After four verses that are set un-inspiringly low in the vocal register, at verse five the music modulates up a perfect fourth, offering an image of the Spirit descending as warm and bright harmony. The Holy Spirit is completely unaccountable, and, just as in Luke-Acts, so here: the hymn does not speculate about how or why. The incredible story is recounted without comment or demur. In any case, the awe-inspired apostles pray ‘Spirit of Christ, well come!’ For the coming of the Spirit is not an event ‘out there’: the disciples are profoundly affected, not just emotionally, but in their personalities. Having been followers of and learners from Jesus, they become ambassadors sent by the Messiah (Christ) into all the world, enthusiastically (filled with God) and effectively communicating God’s deeds of power to people of every language and culture. ‘Saving grace (is) to young and old proclaimed’, and ‘tirelessly God’s people say: Spirit of Christ is come!’
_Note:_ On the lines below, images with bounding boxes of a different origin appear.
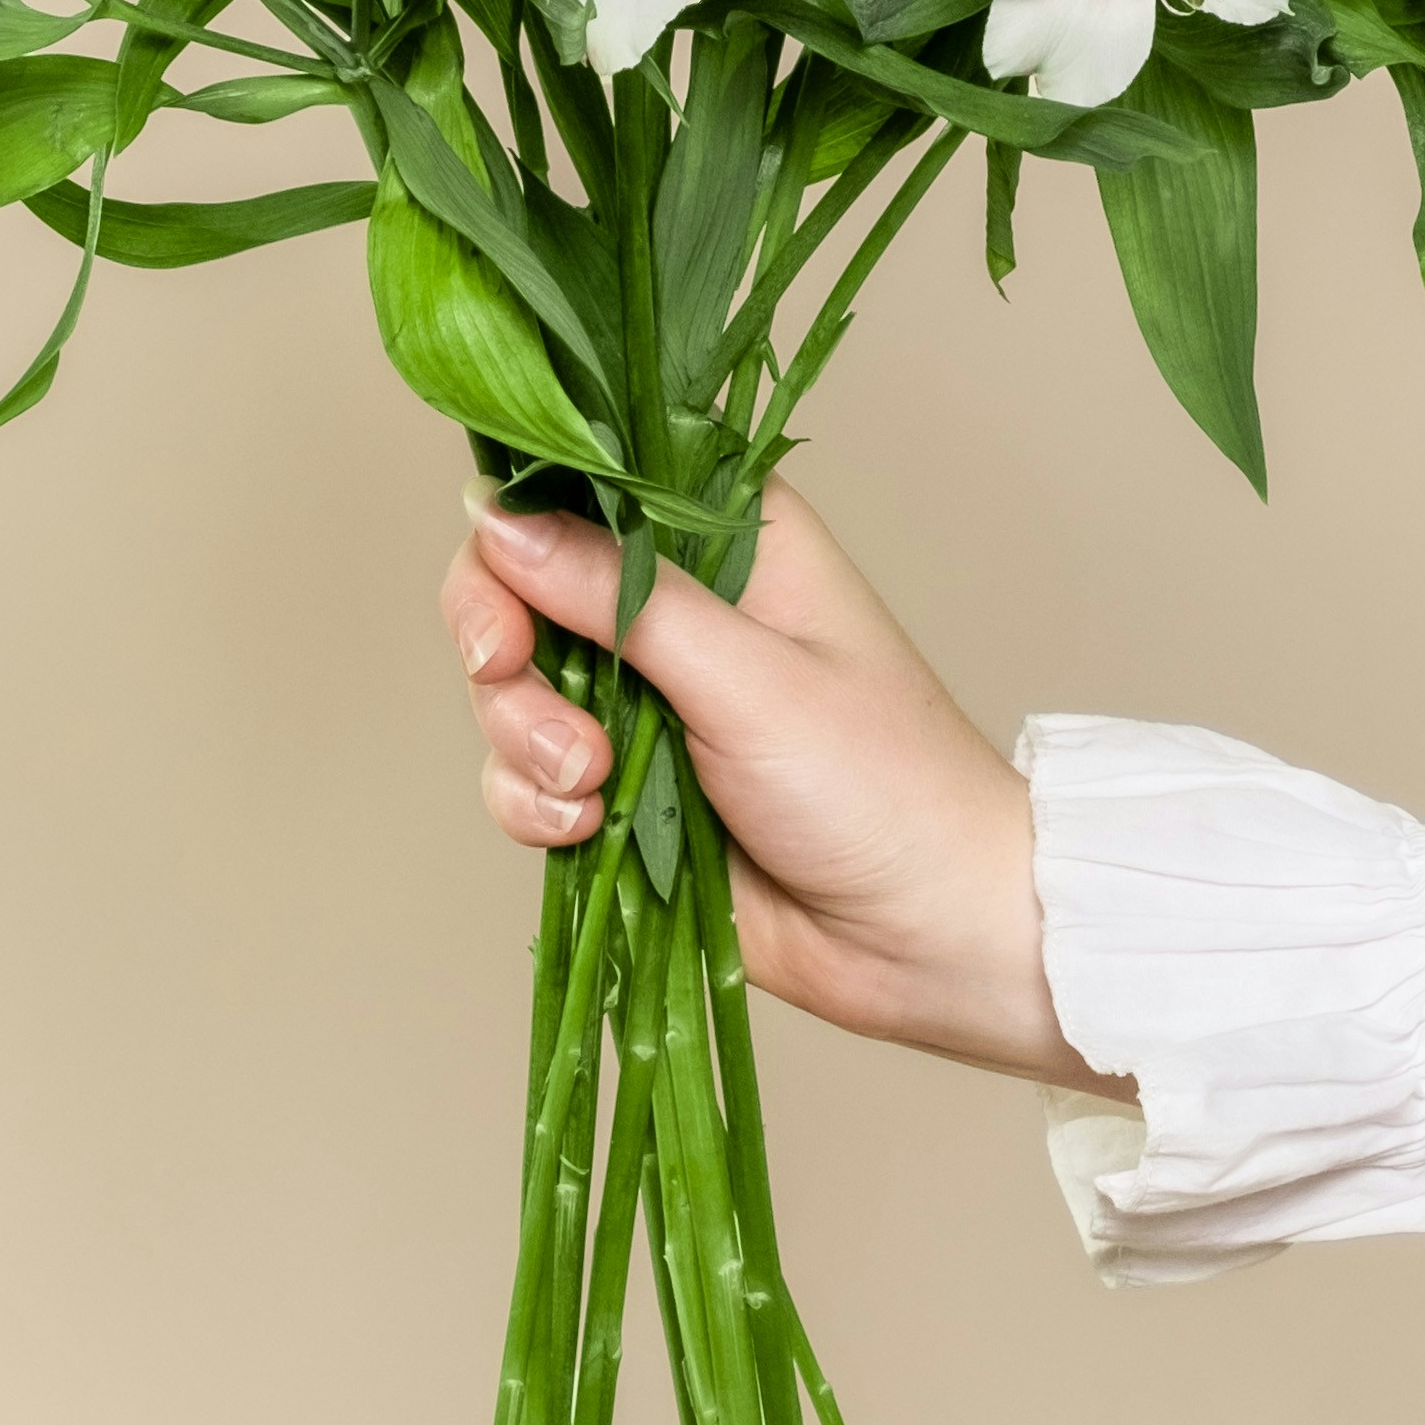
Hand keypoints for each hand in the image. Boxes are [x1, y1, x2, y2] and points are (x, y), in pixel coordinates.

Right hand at [439, 479, 1108, 1092]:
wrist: (928, 940)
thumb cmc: (880, 782)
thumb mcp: (747, 678)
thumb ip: (618, 598)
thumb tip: (496, 518)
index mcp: (725, 535)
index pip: (583, 485)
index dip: (516, 526)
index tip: (504, 596)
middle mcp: (674, 602)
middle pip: (518, 583)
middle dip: (504, 648)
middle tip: (513, 681)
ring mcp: (646, 697)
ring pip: (513, 686)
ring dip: (522, 738)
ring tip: (590, 788)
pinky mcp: (625, 786)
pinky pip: (524, 776)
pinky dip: (533, 804)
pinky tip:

This is a hymn of deep feeling, but it is not about feeling. It recognizes a range of experience, from elation to boredom to elation again. What is central, though, is the constancy of the Church’s witness to Christ, as worked out in lives of apostolic fellowship.
The Welsh word ‘hwyl’ (hooil) is ‘uplift’, ‘cheer’, ‘joy’. It’s what may happen when the singing or the preaching ‘takes off’.